• [The task]:
Down to the last line, copy the records below without any change.

• [Supplied records]:
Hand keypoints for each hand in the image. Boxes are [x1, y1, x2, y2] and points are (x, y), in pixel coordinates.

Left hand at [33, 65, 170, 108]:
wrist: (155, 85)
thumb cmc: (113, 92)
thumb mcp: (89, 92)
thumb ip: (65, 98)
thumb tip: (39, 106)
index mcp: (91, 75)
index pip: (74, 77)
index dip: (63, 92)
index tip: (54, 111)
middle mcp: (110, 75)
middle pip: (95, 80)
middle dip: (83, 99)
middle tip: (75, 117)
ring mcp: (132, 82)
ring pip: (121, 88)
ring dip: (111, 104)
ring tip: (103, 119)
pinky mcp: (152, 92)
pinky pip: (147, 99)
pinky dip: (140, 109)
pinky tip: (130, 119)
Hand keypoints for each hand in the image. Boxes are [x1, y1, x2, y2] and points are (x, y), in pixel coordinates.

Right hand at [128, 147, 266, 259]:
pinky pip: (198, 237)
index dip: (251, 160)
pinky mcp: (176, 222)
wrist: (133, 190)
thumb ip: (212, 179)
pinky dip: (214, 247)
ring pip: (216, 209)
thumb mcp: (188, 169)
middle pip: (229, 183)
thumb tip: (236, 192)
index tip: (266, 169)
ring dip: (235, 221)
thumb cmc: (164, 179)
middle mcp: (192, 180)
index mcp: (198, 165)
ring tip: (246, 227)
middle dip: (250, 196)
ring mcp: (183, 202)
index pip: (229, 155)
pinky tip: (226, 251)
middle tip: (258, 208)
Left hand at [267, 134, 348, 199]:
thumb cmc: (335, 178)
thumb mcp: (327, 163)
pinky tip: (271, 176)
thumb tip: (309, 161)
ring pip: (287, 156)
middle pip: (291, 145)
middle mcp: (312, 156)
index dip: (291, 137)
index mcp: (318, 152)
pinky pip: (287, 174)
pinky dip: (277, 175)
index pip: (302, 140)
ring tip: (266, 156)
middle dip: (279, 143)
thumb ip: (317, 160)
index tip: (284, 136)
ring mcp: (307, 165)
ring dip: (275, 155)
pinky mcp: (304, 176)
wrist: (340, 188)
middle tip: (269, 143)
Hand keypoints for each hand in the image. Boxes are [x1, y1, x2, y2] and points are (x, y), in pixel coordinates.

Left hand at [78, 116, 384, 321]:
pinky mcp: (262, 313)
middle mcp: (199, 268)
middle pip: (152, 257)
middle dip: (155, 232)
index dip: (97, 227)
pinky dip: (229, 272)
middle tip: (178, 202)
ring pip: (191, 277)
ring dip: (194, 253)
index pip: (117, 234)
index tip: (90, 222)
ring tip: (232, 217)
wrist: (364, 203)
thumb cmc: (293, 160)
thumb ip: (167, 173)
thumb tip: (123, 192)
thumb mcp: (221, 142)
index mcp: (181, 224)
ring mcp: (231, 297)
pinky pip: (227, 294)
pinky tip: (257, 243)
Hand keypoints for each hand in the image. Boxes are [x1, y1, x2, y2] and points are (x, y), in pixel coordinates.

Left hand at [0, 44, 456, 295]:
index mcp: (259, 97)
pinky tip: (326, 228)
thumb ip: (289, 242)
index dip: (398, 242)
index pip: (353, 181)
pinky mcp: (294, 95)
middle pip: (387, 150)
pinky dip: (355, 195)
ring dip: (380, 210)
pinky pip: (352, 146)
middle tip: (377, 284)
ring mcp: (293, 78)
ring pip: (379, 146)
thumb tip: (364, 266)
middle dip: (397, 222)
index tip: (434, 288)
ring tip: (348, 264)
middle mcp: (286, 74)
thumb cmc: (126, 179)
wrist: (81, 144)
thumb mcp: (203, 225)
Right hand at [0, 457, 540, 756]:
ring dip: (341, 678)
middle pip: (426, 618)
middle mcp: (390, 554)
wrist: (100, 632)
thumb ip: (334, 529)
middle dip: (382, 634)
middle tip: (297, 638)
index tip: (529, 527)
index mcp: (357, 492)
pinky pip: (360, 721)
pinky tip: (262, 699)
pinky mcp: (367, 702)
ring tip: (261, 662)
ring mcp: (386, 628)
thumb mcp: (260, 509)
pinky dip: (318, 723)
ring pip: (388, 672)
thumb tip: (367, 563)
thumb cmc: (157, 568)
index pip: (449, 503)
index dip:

• [Response]:
Hand keypoints for each hand in the image. Boxes are [x1, y1, x2, y2] and points are (x, y), in pixel coordinates.

Left hand at [33, 65, 170, 108]:
wrist: (155, 85)
thumb cmc: (113, 92)
thumb mcp: (89, 92)
thumb ip: (65, 98)
thumb tip: (39, 106)
index mcp: (91, 75)
index pip: (74, 77)
index dip: (63, 92)
index tip: (54, 111)
middle mcp: (110, 75)
middle pip: (95, 80)
middle dip: (83, 99)
middle tip: (75, 117)
ring mcp: (132, 82)
ring pip: (121, 88)
ring dip: (111, 104)
ring tip: (103, 119)
pinky mcp: (152, 92)
pinky pip: (147, 99)
pinky dip: (140, 109)
pinky tip: (130, 119)
Hand keypoints for each hand in the image. Boxes are [x1, y1, x2, y2] and points are (x, y), in pixel coordinates.

Right hand at [128, 147, 266, 259]:
pinky pip: (198, 237)
index dip: (251, 160)
pinky mcp: (176, 222)
wrist: (133, 190)
thumb ip: (212, 179)
pinky dip: (214, 247)
ring pip: (216, 209)
thumb mcp: (188, 169)
middle pip: (229, 183)
thumb tip: (236, 192)
index tip: (266, 169)
ring dip: (235, 221)
thumb cmc: (164, 179)
middle mcp: (192, 180)
index mcp: (198, 165)
ring tip: (246, 227)
middle dip: (250, 196)
ring mcp: (183, 202)
index pip: (229, 155)
pinky tip: (226, 251)
middle tip: (258, 208)
Left hand at [267, 134, 348, 199]:
thumb cmc: (335, 178)
thumb mcp: (327, 163)
pinky tip: (271, 176)
thumb tip: (309, 161)
ring pip: (287, 156)
middle pip: (291, 145)
middle mcp: (312, 156)
index dip: (291, 137)
index mcp: (318, 152)
pinky pip: (287, 174)
pinky dip: (277, 175)
index pip: (302, 140)
ring tip: (266, 156)
middle dip: (279, 143)
thumb ip: (317, 160)
index tip: (284, 136)
ring mcp: (307, 165)
ring dip: (275, 155)
pinky mcp: (304, 176)
wrist: (340, 188)
middle tip: (269, 143)
Hand keypoints for each hand in the image. Boxes are [x1, y1, x2, y2] and points are (x, y), in pixel coordinates.

Left hand at [78, 116, 384, 321]:
pinky mcp: (262, 313)
middle mcp: (199, 268)
middle pip: (152, 257)
middle dip: (155, 232)
index dip: (97, 227)
pinky dip: (229, 272)
middle tip: (178, 202)
ring pip: (191, 277)
ring dip: (194, 253)
index pip: (117, 234)
index tip: (90, 222)
ring tip: (232, 217)
wrist: (364, 203)
thumb cmc: (293, 160)
thumb ip: (167, 173)
thumb tip: (123, 192)
thumb mcp: (221, 142)
index mcp: (181, 224)
ring mcp: (231, 297)
pinky pip: (227, 294)
pinky tip: (257, 243)
Hand keypoints for each hand in the image. Boxes are [x1, y1, x2, y2] and points are (x, y), in pixel coordinates.

Left hand at [0, 44, 456, 295]:
index mcp: (259, 97)
pinky tip: (326, 228)
thumb ip: (289, 242)
index dip: (398, 242)
index pip: (353, 181)
pinky mcp: (294, 95)
middle pip: (387, 150)
pinky dip: (355, 195)
ring dip: (380, 210)
pinky pip: (352, 146)
middle tip: (377, 284)
ring mcp: (293, 78)
ring pip: (379, 146)
thumb tip: (364, 266)
middle dip: (397, 222)
index tip: (434, 288)
ring tip: (348, 264)
middle mcp: (286, 74)
thumb cmc: (126, 179)
wrist: (81, 144)
thumb mcp: (203, 225)
Right hand at [0, 457, 540, 756]:
ring dip: (341, 678)
middle pip: (426, 618)
middle mcp: (390, 554)
wrist: (100, 632)
thumb ip: (334, 529)
middle dip: (382, 634)
middle tip: (297, 638)
index tip: (529, 527)
index mcp: (357, 492)
pinky pip: (360, 721)
pinky tip: (262, 699)
pinky mcp: (367, 702)
ring tip: (261, 662)
ring mcp: (386, 628)
thumb mcp: (260, 509)
pinky dip: (318, 723)
ring pip: (388, 672)
thumb tip: (367, 563)
thumb cmc: (157, 568)
index pip: (449, 503)
index dip:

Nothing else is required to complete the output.